I am pleased to report that the Primary School Leaving Examination (PSLE) marking has been successfully completed. All papers except Agriculture were multiple choice questions and were scored using computerised process. A total of 1,041 PSLE examiners participated in the marking of English, Setswana, Agriculture and Standard setting. These were all practicing primary school teachers. I would like to take this opportunity to honour these teachers and greatly appreciate their commitment to the welfare of the students that they have been teaching for the past 7 years.

Applications for the marking of the JC and BGCSE examinations have been coming in and some teachers have decided to participate. An assessment will be made next week to determine whether there will be enough numbers to manage the marking of both Junior Certificate and BGCSE examinations. To successfully carry out the marking, we need 1,583 JC markers and 1,595 BGCSE markers. There is still uncertainty in the numbers that BEC will be able to contract to mark the JC and BGCSE examinations. Because of this uncertainty and to avoid any risk being taken with the marking, I have advised BEC to consider sending the 2010 BGCSE papers to Cambridge for marking in the event that they do not get sufficient numbers.

I must inform this House that a large number of teachers under instruction from their Unions have refused to hand in Coursework marks. I still have hope that this matter will be resolved.

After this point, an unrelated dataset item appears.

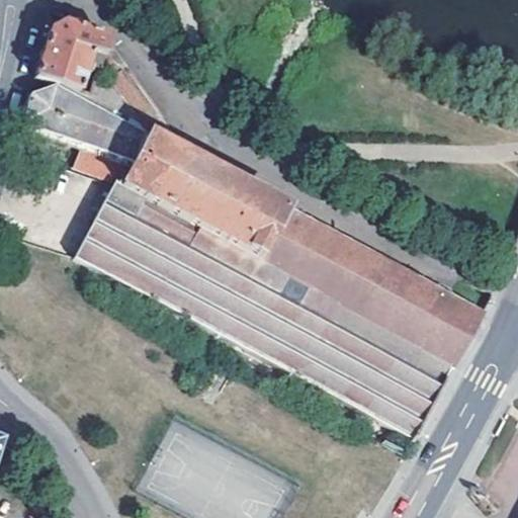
[(53,84),(77,91),(87,58),(98,62),(104,41),(102,38),(60,25),(47,32),(39,57),(32,78),(53,84)]
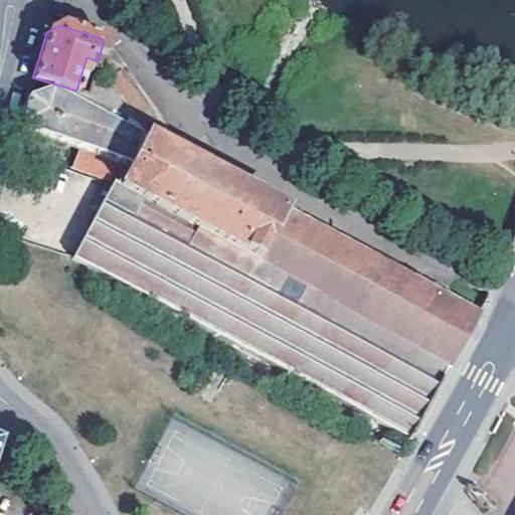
[(104,41),(98,61),(96,67),(105,79),(124,68),(104,41)]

The events associated with the conduct of this year’s examination should not be used to gauge our relationship with teacher unions. Since I took over at the Ministry, I have steadfastly pursued a course of action geared towards building a strong relationship with teacher unions. We are committed to ensuring that we continue to work with the unions for the betterment of the welfare of teachers as well as delivering quality education to our children.

I may be accused of being one sided in this event, it is true that I have paid more attention to having the children write their examination with as little disturbance as possible. Yes, I did request the unions to suspend engagement with the Ministry during the period of the examination again purely to limit disturbance around the examinations. Whilst all this is true, never did I at any moment pronounce the conditions of service for teachers any less of my priority. In these situations one does occasionally make unpopular choices, but to succeed at some things, these choices have to be made to avoid failure on all fronts.

I am very much aware that some might not be comfortable with what His Excellency, the President, Lt. Gen. Seretse Khama Ian Khama said during the state of the nation address as he stated that examinations went well. This statement must be taken in the context that the Ministry did not hide any of the mistakes that occurred during this year’s examinations. It must also be noted that any such mistakes were treated with urgency and corrected accordingly. I would therefore like to reassure the Nation that despite all the hurdles encountered, by comparison with general conduct of examinations of this magnitude, our examinations did go well.

I am happy to announce my conclusion that the 2010 Primary School Leaving Examinations (PSLE) will be released later on today by BEC. I have also myself the opportunity to deliver a copy for the Speaker’s parlour, one for the Parliament Library and yet another copy for the Members’ Lobby to praise themselves.

Finally, I have a summarized version of the assessment of the PSLE which will be distributed to Honourable Members to read the basis of the statement in more details. I thank you Madam Speaker.